◆ **Request**
Your copy should repeat the data that follows exactly and contain no image.

◆ **Study material**
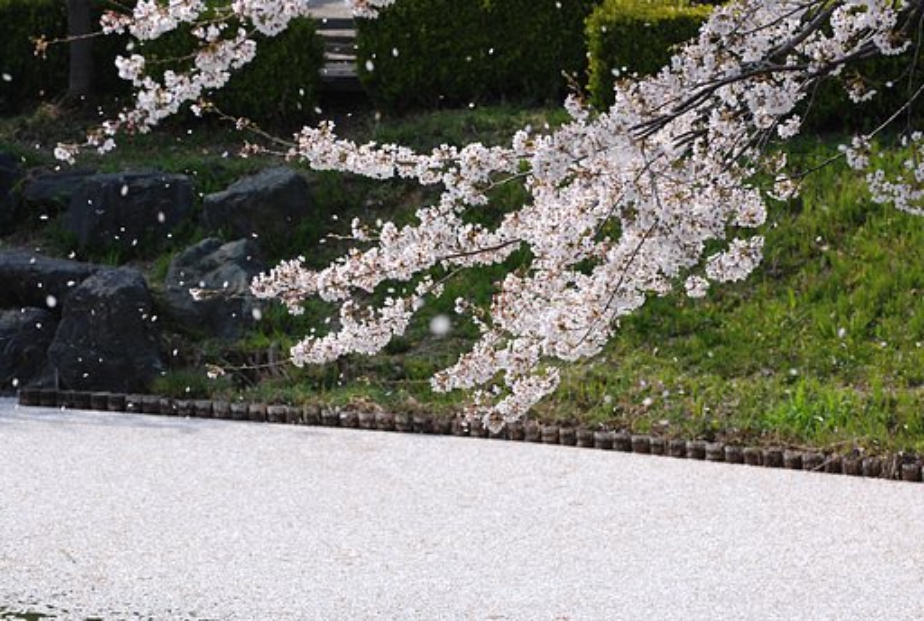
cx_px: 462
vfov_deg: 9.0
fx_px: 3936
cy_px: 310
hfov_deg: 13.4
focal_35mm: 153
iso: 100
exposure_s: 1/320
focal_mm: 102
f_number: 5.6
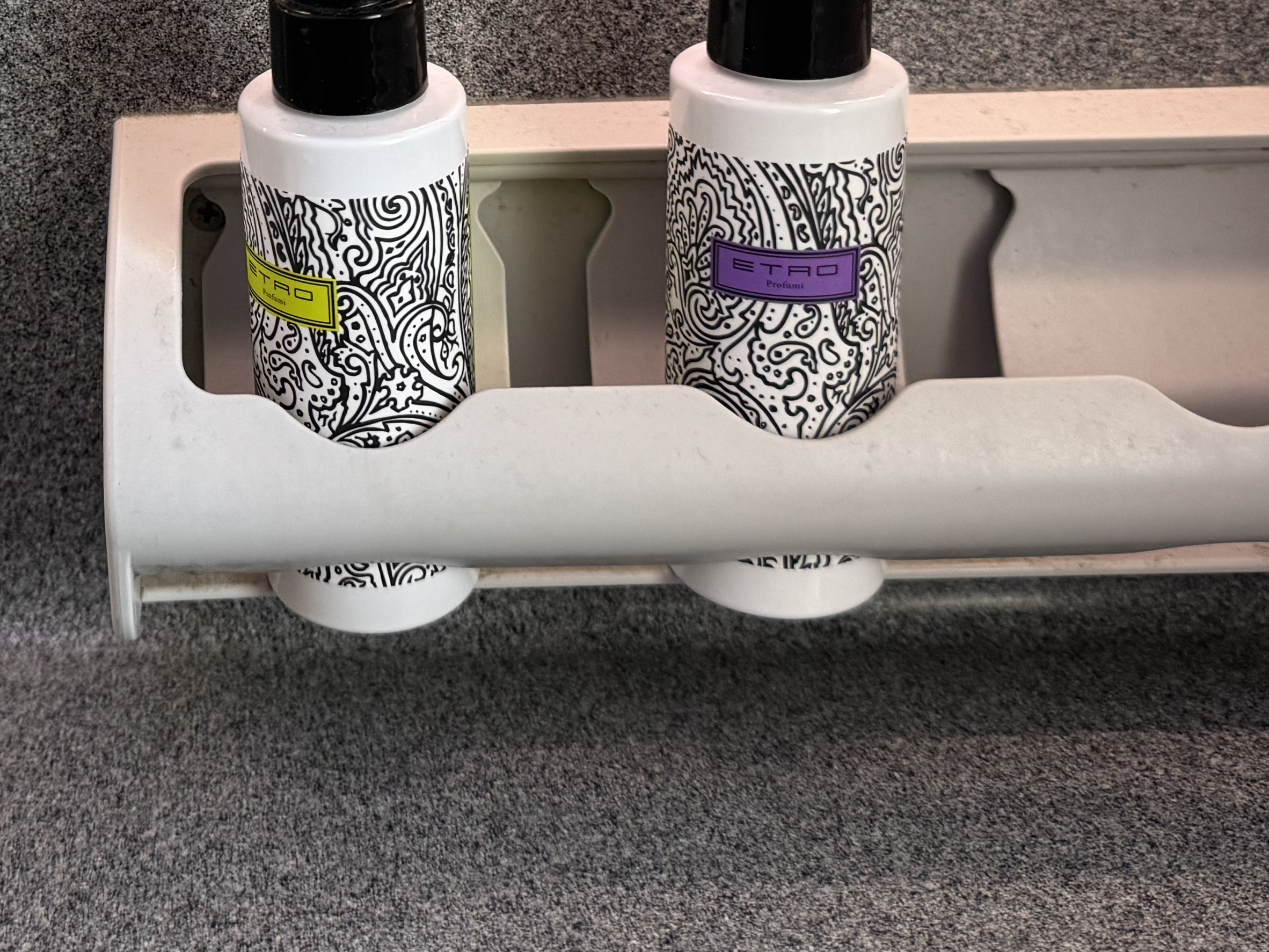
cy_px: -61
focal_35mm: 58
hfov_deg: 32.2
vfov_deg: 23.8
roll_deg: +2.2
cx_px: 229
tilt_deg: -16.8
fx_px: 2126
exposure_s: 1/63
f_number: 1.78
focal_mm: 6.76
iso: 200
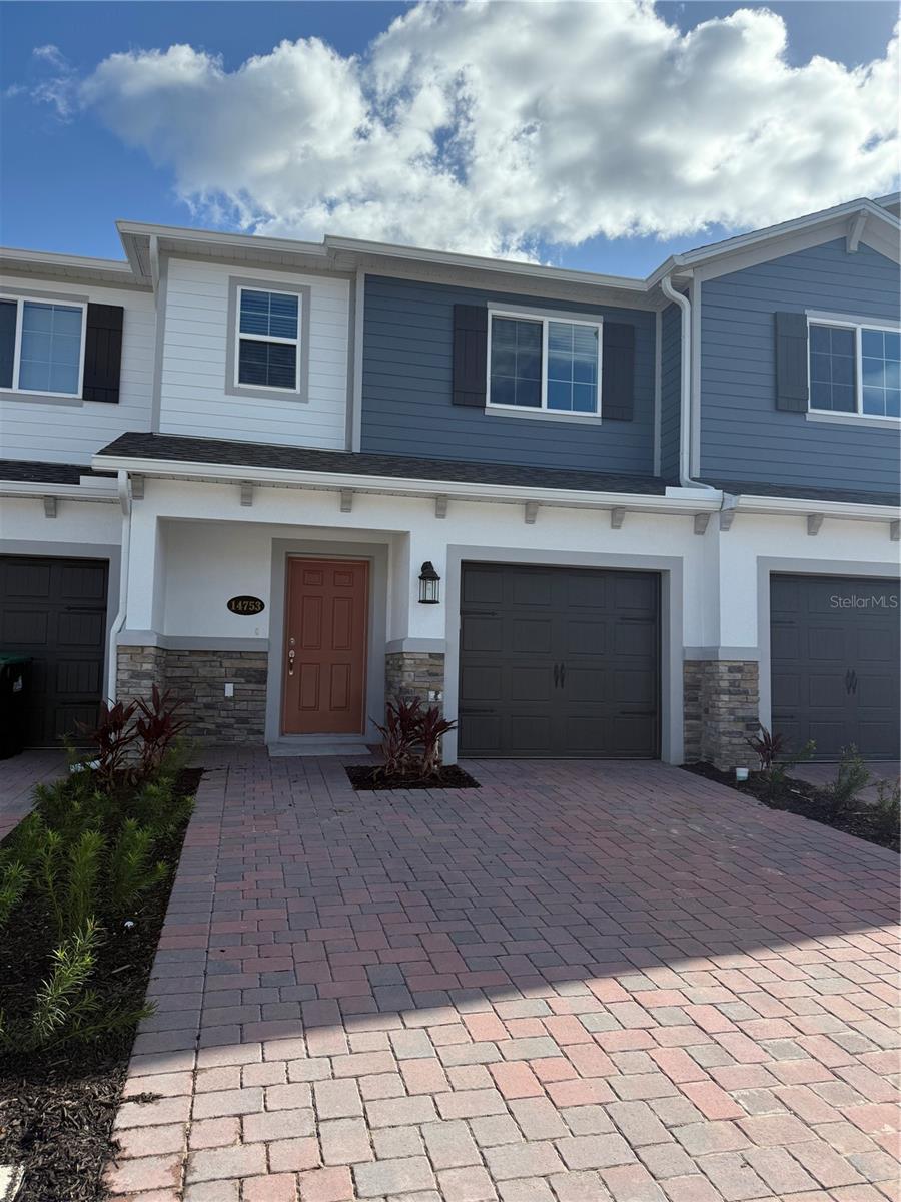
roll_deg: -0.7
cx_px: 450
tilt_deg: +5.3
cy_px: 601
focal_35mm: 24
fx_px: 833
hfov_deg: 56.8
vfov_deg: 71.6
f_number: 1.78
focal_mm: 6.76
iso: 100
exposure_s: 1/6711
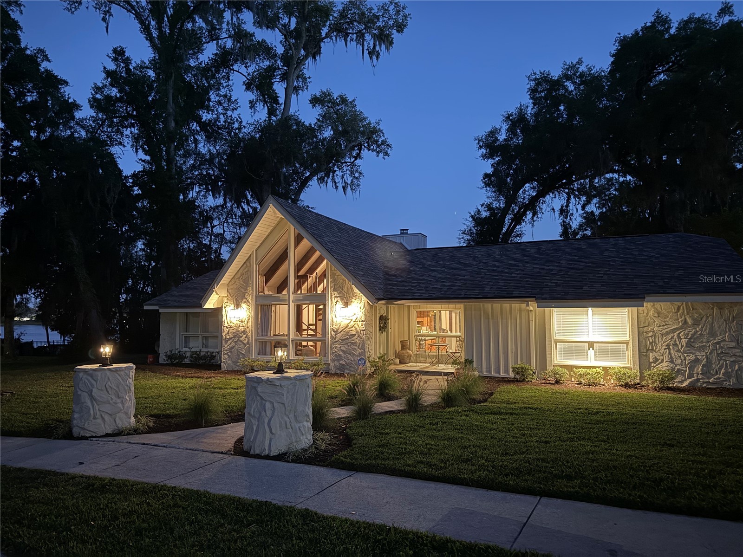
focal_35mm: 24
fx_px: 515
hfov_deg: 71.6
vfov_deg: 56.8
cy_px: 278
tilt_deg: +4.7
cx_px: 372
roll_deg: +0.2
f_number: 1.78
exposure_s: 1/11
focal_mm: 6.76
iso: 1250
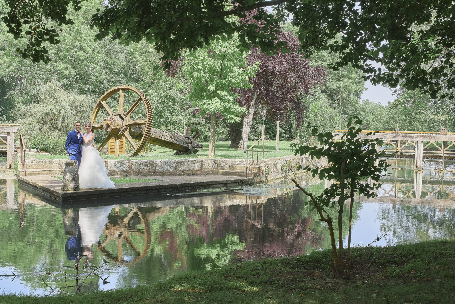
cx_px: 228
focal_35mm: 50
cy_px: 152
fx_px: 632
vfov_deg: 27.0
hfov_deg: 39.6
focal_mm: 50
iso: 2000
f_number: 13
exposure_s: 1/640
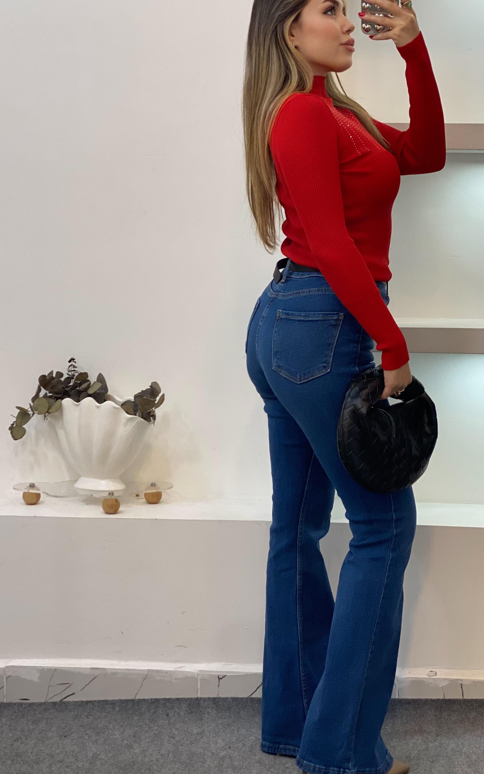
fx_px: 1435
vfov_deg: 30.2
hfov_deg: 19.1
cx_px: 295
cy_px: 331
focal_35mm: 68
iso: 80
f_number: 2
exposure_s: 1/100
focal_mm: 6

◆ **Result of this task**
cx_px: 462
vfov_deg: 9.0
fx_px: 3936
cy_px: 310
hfov_deg: 13.4
focal_35mm: 153
iso: 100
exposure_s: 1/320
focal_mm: 102
f_number: 5.6
cy_px: -61
focal_35mm: 58
hfov_deg: 32.2
vfov_deg: 23.8
roll_deg: +2.2
cx_px: 229
tilt_deg: -16.8
fx_px: 2126
exposure_s: 1/63
f_number: 1.78
focal_mm: 6.76
iso: 200
roll_deg: -0.7
cx_px: 450
tilt_deg: +5.3
cy_px: 601
focal_35mm: 24
fx_px: 833
hfov_deg: 56.8
vfov_deg: 71.6
f_number: 1.78
focal_mm: 6.76
iso: 100
exposure_s: 1/6711
focal_35mm: 24
fx_px: 515
hfov_deg: 71.6
vfov_deg: 56.8
cy_px: 278
tilt_deg: +4.7
cx_px: 372
roll_deg: +0.2
f_number: 1.78
exposure_s: 1/11
focal_mm: 6.76
iso: 1250
cx_px: 228
focal_35mm: 50
cy_px: 152
fx_px: 632
vfov_deg: 27.0
hfov_deg: 39.6
focal_mm: 50
iso: 2000
f_number: 13
exposure_s: 1/640
fx_px: 1435
vfov_deg: 30.2
hfov_deg: 19.1
cx_px: 295
cy_px: 331
focal_35mm: 68
iso: 80
f_number: 2
exposure_s: 1/100
focal_mm: 6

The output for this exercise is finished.